Tsai affirms recognition of the ROC

2011 CONSENSUS?:The KMT under Ma and the DPP under Tsai both agree that the ROC exists, but they each maintain different interpretations as to what that entails

By Mo Yan-chih and Jake Chung  /  Staff Reporters, with CNA

Mon, Oct 10, 2011 - Page 1

Comments by Democratic Progressive Party (DPP) Chairperson Tsai Ing-wen (蔡英文) on Saturday that were seen as affirming her recognition of the Republic of China (ROC) drew mixed responses from the government and members of the green camp.

Addressing a campaign event in Greater Kaohsiung, Tsai, a candidate in January’s presidential election, said the ROC was Taiwan and Taiwan was the ROC, adding that the ROC government today was no longer a foreign government.

Tsai said that in the past 62 years, the ROC only existed in Taiwan and had blended with the land and its people.

“The majority of the people in Taiwan agree that Taiwan is the ROC and the ROC is Taiwan,” she said.

Explaining Tsai’s remarks yesterday, DPP spokesman Chen Chi-mai (陳其邁) said they did not signify a departure from the party’s previous stance on sovereignty, nor were they timed to coincide with the ROC’s centennial celebrations.

Anyone who has studied the party’s platform in the past decade will know that this view is consistent and logical, he said.

Tsai’s remarks prompted some soul-searching in the green camp.

“The DPP can say what it wants and we’ll say what we want, as long as we get enough votes to win the election,” Taiwanese Society of International Law (TSIL) secretary-general Lee Ming-chun (李明峻) said -yesterday. “We are absolutely against the ROC, but it doesn’t matter that Tsai says that Taiwan is the ROC. We believe in her and we can change that after we win the election.”

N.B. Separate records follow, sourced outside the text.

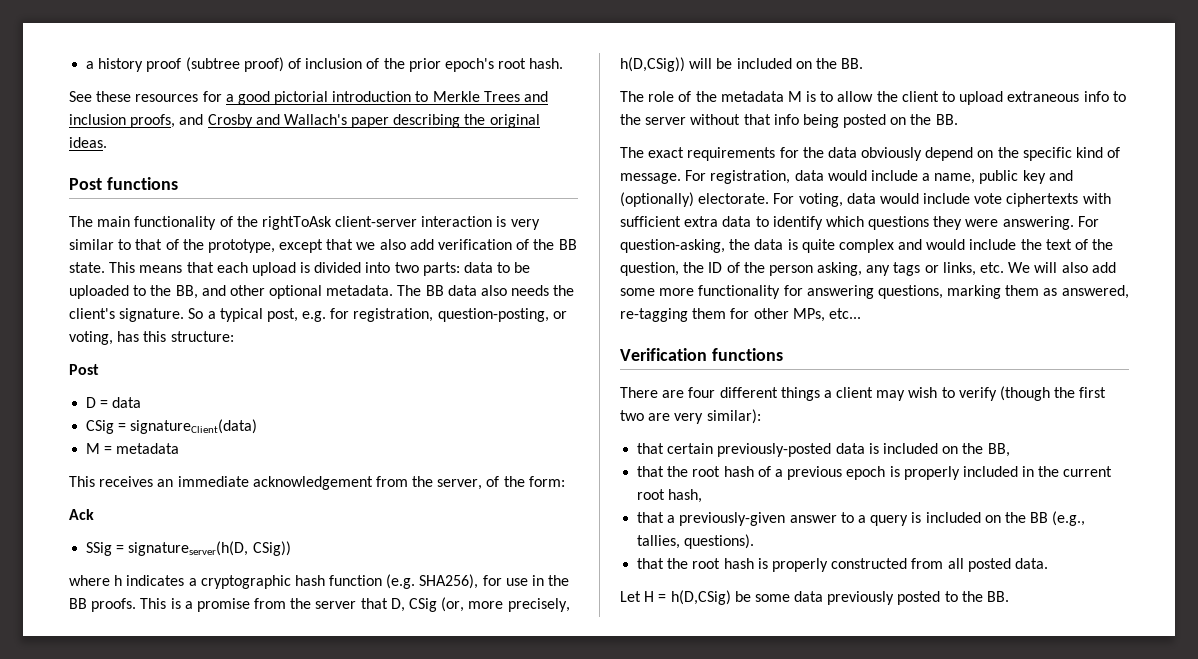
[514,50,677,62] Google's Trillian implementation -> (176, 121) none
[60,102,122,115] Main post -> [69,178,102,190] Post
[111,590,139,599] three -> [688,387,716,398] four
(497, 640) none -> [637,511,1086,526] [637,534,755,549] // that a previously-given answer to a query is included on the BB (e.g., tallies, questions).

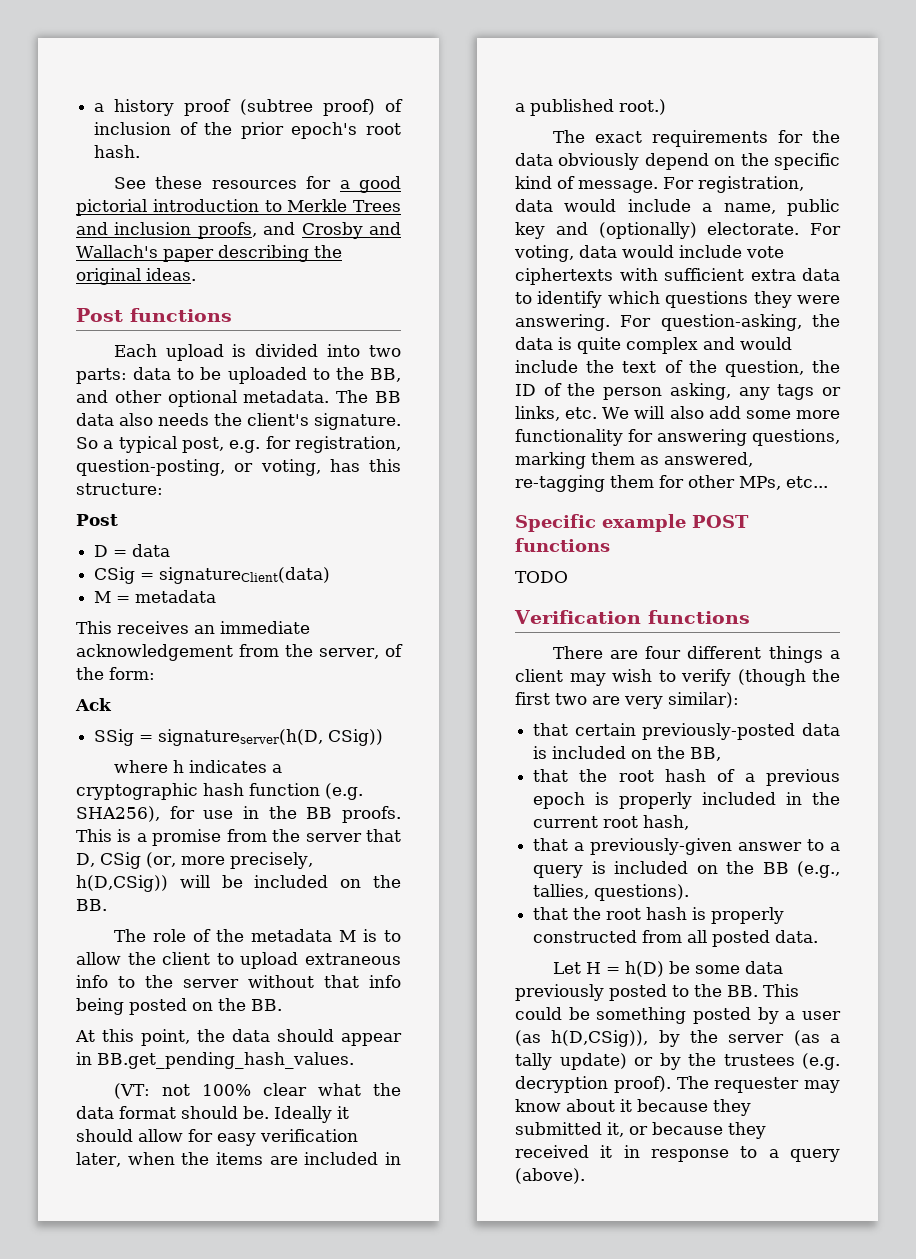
[69,216,540,230] [69,239,577,253] [69,262,248,273] The main functionality of the rightToAsk client-server interaction is very similar to that of the prototype, except that we also add verification of the BB state. This means that each -> [113,344,157,357] Each
(958, 119) none -> [75,1029,402,1046] [76,1052,354,1069] [113,1083,401,1099] [76,1106,349,1123] [76,1129,358,1146] [76,1152,402,1167] [515,99,666,116] // At this point, the data should appear in BB.get_pending_hash_values. // (VT: not 100% clear what the data format should be. Ideally it should allow for easy verification later, when the items are included in a published root.)
(861, 313) none -> [515,514,749,532] [515,538,610,552] [515,571,568,583] // Specific example POST functions // TODO
[670,590,731,605] h(D,CSig) -> [624,961,664,977] h(D)
(1010, 596) none -> [763,984,799,997] [515,1007,841,1024] [515,1030,840,1047] [515,1053,840,1070] [515,1076,840,1093] [515,1099,751,1116] [515,1122,766,1139] [515,1145,840,1162] [515,1168,585,1184] This could be something posted by a user (as h(D,CSig)), by the server (as a tally update) or by the trustees (e.g. decryption proof). The requester may know about it because they submitted it, or because they received it in response to a query (above).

Tsai’s comments were also discussed at the ROC and Taiwan’s Historical Lessons from the 1971 UN meeting hosted by the Taiwan National Alliance.

Chen Yi-shen (陳儀深), an associate researcher at the Institute of Modern History at Academia Sinica, said Tsai was a candidate in the presidential election and that elections “have their own language.”

Many are aware that the ROC and Taiwan are two faces of the same coin, Chen said, adding that the ROC Tsai was talking about was different from the ROC President Ma Ying-jeou (馬英九) referred to.

Ma’s ROC is one that overlaps with China, Chen said, adding that Tsai’s ROC was an extension of the ROC from former presidents Lee Teng-hui (李登輝) and Chen Shui-bian (陳水扁).

TSIL convener Yao Chia-wen (姚嘉文) said the presennt ROC referred to Taiwan proper plus the islands of Kinmen, Penghu and Matsu rather than China in its entirety.

“An inappropriate name is a hassle and we need to promote the rectification our nation’s name to the Republic of Taiwan,” Yao said.

The Presidential Office welcomed Tsai’s remarks, saying they affirmed her recognition of the ROC, and called on her to attend today’s ROC centennial ceremonies.

“Although Chairperson Tsai had a completely different interpretation on the issue, we acknowledge her willingness to recognize the ROC,” Presidential Office spokesman Fan Chiang Tai-chi (范姜泰基) said.

Fan Chiang said Tsai’s latest rhetoric was a deviation from her previous description of the ROC government as “a government-in-exile,” adding that Tsai should stop changing her position on the issue of national identity.

“[Recognizing the legitimacy of the ROC government] is what a presidential candidate of the ROC should do and her latest comments reflect the opinion of the majority of people in Taiwan. We expect her not to change her position again,” he said.